Research Database & Knowledge Base

The infrastructure utilizes a rotating mirror system with decentralized load balancing. When primary entry nodes face congestion or DDoS attacks, traffic is automatically rerouted to alternative V3 onion addresses to maintain connectivity. Research indicates this reduces downtime significantly compared to static addressing.

Access requires the Tor Browser configured with 'Safer' or 'Safest' security settings. JavaScript is often disabled by users to prevent browser fingerprinting, though some market features may require limited script execution. Standard browsers (Chrome, Firefox) cannot resolve .onion domains.

Onion links are rotated periodically as a defense mechanism against network analysis and denial-of-service attacks.

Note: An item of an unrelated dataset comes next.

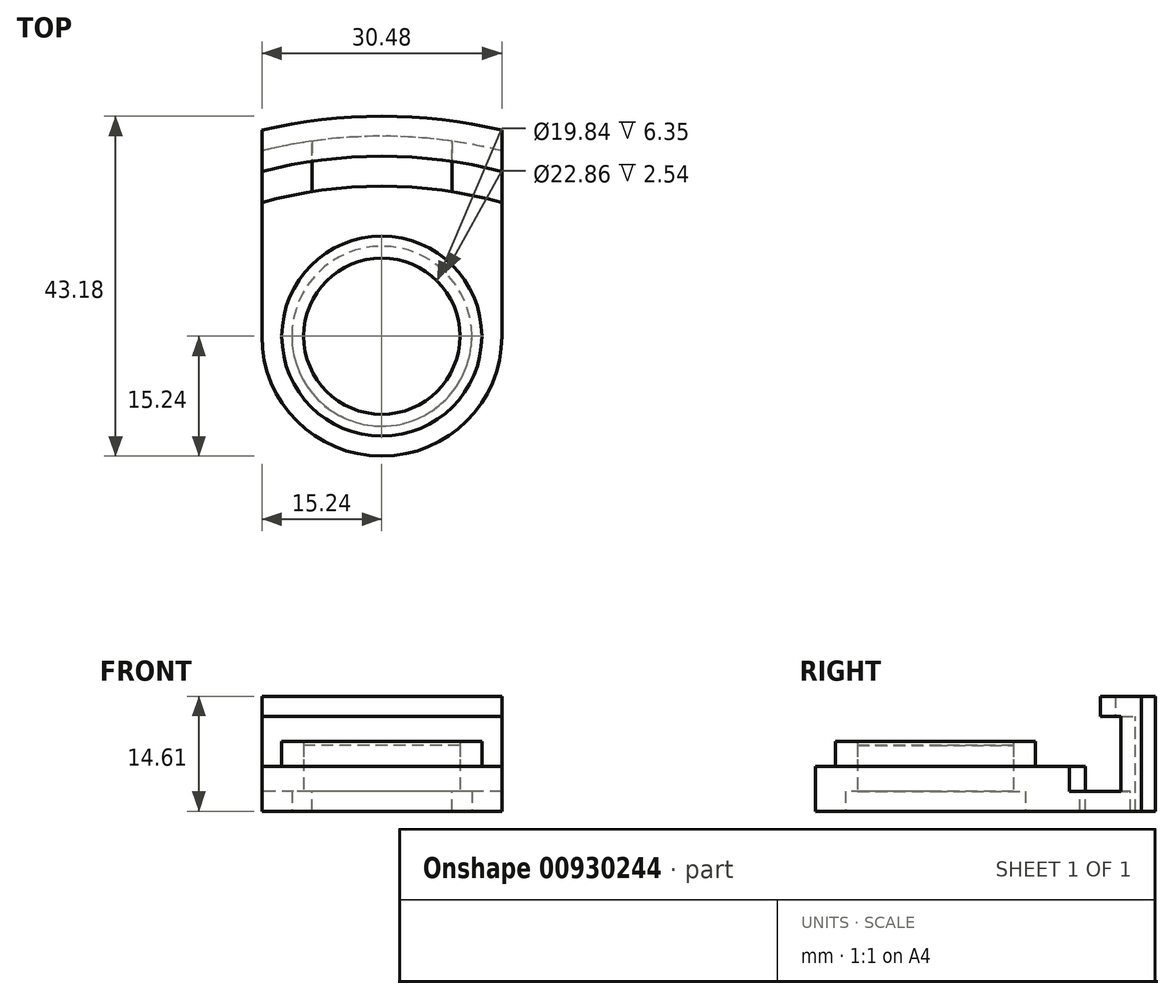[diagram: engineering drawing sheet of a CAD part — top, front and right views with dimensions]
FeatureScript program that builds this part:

Mirrors listed in the verified index are cryptographically signed to ensure authenticity before rotation. Static links are vulnerable to targeted congestion attacks.

The platform employs a Two-Factor Authentication (2FA) system where a unique challenge string is encrypted using the user's public PGP key. The user must decrypt this message and return the correct string to verify identity without transmitting passwords over the network.

The passwordless system relies entirely on public-key cryptography. This eliminates the risk of password database leaks, as no static passwords are stored on the server. Access is granted solely through possession of the corresponding private PGP key.

Verification involves checking the PGP signature of the landing page against the market's known public key. Users typically import the market's key into their keyring and verify the signed message displayed in the footer or header of the site. If the signature is invalid, the mirror is compromised.

The ecosystem primarily supports Monero (XMR) due to its privacy-centric blockchain features, such as ring signatures and stealth addresses. While Bitcoin (BTC) was historically supported, trends show a migration to XMR only architectures to prevent blockchain analysis.

In a standard escrow arrangement, funds are held in a multi-signature or temporary wallet controlled by the marketplace. Funds are only released to the vendor once the buyer confirms receipt of the digital or physical goods, or after a finalized timer expires.

The auto-finalize timer is a mechanism that automatically releases held funds to the vendor after a set period (typically 7-14 days) if no dispute is raised by the buyer. This prevents funds from being locked indefinitely due to user inactivity.

Market analysis indicates that vendors are required to deposit a significant sum (the bond) to list items. This acts as a financial deterrent against fraudulent behavior, as the bond can be confiscated by administration in cases of proven misconduct.

Repeated captcha failures often result from Tor circuit latency or clock synchronization issues on the client device. Refreshing the Tor identity or ensuring the system clock is set to UTC can resolve these synchronization errors.

Upon registration, a mnemonic seed (a sequence of random words) is generated. This seed acts as a cryptographic master key to recover account access or reset PGP keys if the user loses access to their primary credentials. Without this seed, recovery is mathematically impossible.

Users rotate keys by generating a new key pair, adding the new public key to their profile, and verifying ownership through a 2FA challenge. Old keys should be revoked to prevent usage if compromised. This is a standard security hygiene practice.